What it means for you#

  • Estate and family of Danny Romano

    • The estate trustee can manage, sell, or transfer property that is still in the company’s name.
    • The company can restart its past business or wind it down in an orderly way.
  • Creditors and business partners

    • You can again deal with the company to resolve unpaid bills or unfinished contracts from before dissolution.
    • Old debts and legal duties of the company come back into force.
  • People who gained rights to company property after 1995

    • Your rights remain protected. The revival cannot take away rights you legally gained after the company was dissolved.
  • Employees and customers

    • If the company resumes operations, it can hire staff, enter contracts, and serve customers under its original corporate identity.
  • General public

    • No broad change.

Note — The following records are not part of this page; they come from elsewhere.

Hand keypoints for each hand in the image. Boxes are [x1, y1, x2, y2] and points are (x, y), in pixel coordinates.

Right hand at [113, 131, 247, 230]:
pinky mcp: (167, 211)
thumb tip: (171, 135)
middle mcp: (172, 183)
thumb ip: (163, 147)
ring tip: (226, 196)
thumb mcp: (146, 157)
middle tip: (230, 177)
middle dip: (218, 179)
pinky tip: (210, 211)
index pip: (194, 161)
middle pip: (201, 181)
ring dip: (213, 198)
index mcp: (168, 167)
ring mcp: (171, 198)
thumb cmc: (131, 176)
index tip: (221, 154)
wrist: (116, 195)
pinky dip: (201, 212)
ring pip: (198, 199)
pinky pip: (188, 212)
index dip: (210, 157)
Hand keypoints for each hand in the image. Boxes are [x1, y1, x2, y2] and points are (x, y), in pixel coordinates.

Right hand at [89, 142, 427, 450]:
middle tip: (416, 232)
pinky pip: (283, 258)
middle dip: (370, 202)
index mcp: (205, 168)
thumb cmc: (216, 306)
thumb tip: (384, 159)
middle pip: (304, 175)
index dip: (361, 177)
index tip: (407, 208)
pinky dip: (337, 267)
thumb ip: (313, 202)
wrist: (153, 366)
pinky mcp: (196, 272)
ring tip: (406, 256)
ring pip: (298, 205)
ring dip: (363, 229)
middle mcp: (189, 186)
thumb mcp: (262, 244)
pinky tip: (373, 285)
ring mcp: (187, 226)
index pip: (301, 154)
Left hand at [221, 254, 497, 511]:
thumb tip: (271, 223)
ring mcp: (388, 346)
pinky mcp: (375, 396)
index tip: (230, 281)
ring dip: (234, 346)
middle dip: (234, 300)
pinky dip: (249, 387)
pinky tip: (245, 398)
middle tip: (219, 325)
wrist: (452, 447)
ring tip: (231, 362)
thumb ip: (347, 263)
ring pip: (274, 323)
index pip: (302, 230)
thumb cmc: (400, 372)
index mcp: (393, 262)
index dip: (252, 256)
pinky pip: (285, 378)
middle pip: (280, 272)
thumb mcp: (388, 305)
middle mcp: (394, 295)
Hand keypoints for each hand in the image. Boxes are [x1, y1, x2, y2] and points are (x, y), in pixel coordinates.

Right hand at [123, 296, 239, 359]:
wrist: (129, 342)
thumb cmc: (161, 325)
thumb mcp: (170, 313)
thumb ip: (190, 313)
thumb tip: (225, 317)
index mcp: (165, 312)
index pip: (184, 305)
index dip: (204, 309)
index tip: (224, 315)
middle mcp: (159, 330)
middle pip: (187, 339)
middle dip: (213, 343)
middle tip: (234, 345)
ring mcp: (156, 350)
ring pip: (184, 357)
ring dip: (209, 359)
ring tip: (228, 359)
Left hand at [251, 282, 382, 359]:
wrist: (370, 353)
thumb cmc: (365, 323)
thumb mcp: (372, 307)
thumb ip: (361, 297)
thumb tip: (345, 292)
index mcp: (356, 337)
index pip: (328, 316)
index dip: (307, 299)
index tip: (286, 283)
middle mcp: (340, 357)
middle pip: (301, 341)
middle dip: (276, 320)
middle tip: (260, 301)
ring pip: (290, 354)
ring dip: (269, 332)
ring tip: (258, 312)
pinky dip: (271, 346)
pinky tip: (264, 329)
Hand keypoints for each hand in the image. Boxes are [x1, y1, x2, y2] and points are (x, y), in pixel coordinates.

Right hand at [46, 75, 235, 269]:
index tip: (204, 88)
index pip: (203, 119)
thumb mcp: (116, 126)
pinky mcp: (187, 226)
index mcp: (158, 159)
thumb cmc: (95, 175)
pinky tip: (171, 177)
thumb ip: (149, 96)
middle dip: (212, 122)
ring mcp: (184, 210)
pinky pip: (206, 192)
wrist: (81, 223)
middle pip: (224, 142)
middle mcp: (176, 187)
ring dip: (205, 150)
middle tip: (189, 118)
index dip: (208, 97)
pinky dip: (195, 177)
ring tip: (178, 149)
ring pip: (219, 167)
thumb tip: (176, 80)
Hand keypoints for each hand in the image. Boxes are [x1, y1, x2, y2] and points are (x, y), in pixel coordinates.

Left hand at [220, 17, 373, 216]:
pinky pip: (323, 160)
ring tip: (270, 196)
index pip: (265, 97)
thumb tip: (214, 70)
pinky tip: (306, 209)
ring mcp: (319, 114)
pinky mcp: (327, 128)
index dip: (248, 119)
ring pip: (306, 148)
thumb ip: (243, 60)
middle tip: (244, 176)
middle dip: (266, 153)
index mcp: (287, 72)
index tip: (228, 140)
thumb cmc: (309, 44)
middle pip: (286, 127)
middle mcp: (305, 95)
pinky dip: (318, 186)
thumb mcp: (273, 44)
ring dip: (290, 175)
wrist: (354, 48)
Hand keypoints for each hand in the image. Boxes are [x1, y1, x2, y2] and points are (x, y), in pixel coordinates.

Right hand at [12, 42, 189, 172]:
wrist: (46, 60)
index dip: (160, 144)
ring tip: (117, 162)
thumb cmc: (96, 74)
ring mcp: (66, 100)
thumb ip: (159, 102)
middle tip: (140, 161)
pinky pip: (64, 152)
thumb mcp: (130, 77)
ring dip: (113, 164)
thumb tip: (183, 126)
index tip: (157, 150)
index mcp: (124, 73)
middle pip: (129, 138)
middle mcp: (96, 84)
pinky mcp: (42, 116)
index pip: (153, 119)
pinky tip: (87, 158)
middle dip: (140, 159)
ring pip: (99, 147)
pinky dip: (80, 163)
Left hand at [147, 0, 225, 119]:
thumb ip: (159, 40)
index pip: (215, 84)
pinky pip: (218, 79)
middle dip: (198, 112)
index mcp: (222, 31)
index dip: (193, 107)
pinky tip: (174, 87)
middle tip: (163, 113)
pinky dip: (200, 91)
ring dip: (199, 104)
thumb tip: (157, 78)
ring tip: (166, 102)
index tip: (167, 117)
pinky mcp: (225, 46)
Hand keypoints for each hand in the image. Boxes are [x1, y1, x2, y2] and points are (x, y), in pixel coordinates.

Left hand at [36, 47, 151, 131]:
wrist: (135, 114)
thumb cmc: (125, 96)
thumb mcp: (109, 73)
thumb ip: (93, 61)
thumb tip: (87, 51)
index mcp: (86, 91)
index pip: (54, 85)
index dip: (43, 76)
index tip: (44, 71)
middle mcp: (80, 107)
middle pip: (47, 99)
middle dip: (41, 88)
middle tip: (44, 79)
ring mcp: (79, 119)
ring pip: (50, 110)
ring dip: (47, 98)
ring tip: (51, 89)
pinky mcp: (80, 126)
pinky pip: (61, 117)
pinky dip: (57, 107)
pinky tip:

This bill affects a single company and mainly clears up ownership and business matters tied to that company.

Expenses#

No publicly available information.

Proponents' View#

  • Restores a legal company so the estate can properly deal with assets still in the company’s name.
  • Protects third parties by keeping any rights they gained after 1995.
  • Provides a clear way to settle old contracts and debts rather than leaving them in limbo.
  • Limited scope: affects only one company and has no broad policy changes.

Opponents' View#

  • Reviving a long-dissolved company could reopen very old debts or disputes.
  • May be seen as rewarding past non-compliance with tax or filing rules.
  • Could create confusion for people who have dealt with the property or business over many years, even with protections in place.
  • Raises administrative work for government and courts with limited public benefit.